[DESCRIPTION OF THE TASK] Copy the lines below word for word, starting with the line containing "Destruction Derby at" and ending with the line containing "Fire in Strawberry", both included.

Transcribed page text
---*---
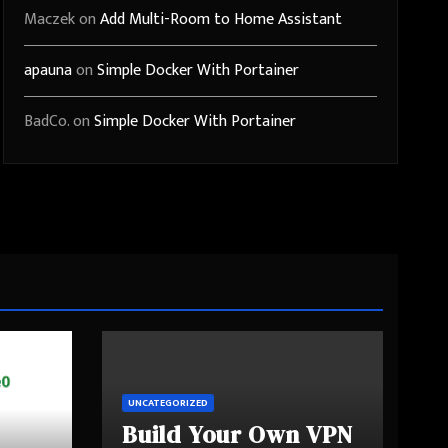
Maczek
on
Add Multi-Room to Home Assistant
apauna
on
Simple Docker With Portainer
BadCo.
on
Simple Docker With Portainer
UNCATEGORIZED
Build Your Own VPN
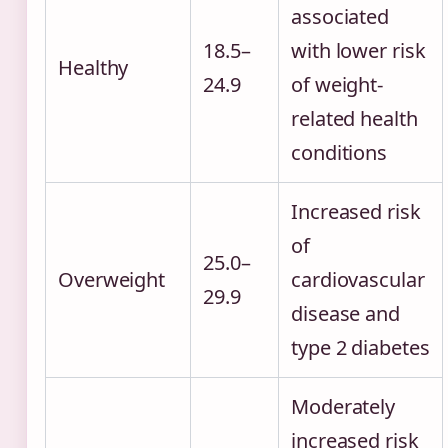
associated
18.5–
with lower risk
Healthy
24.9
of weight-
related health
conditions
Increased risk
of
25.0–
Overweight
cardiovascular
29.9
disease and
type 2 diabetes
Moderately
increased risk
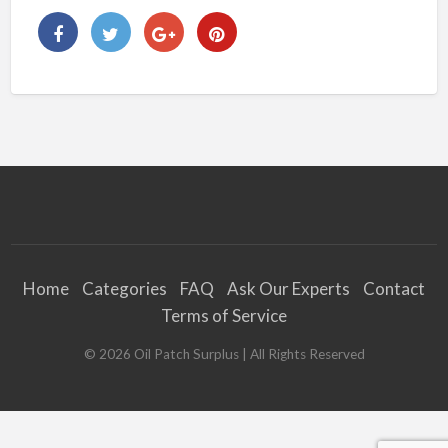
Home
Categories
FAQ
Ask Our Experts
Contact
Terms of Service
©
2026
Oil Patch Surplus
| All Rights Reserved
---*---
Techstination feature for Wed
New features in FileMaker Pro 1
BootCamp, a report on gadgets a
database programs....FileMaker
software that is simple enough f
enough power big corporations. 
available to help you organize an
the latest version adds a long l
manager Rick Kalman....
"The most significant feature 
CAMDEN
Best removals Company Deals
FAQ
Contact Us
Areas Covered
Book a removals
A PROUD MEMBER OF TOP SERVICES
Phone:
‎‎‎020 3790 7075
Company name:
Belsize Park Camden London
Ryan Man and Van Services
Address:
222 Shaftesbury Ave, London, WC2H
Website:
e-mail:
---*---
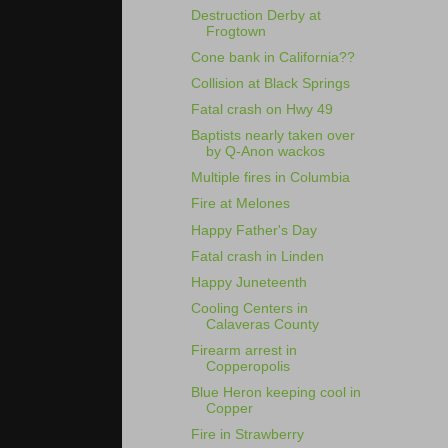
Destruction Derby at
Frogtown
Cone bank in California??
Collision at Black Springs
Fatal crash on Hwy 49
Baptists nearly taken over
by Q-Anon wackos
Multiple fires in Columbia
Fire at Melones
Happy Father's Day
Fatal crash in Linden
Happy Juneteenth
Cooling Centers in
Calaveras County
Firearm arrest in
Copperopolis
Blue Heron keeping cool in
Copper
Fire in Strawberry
---*---
[EXERCISE RESPONSE]
Destruction Derby at
Frogtown
Cone bank in California??
Collision at Black Springs
Fatal crash on Hwy 49
Baptists nearly taken over
by Q-Anon wackos
Multiple fires in Columbia
Fire at Melones
Happy Father's Day
Fatal crash in Linden
Happy Juneteenth
Cooling Centers in
Calaveras County
Firearm arrest in
Copperopolis
Blue Heron keeping cool in
Copper
Fire in Strawberry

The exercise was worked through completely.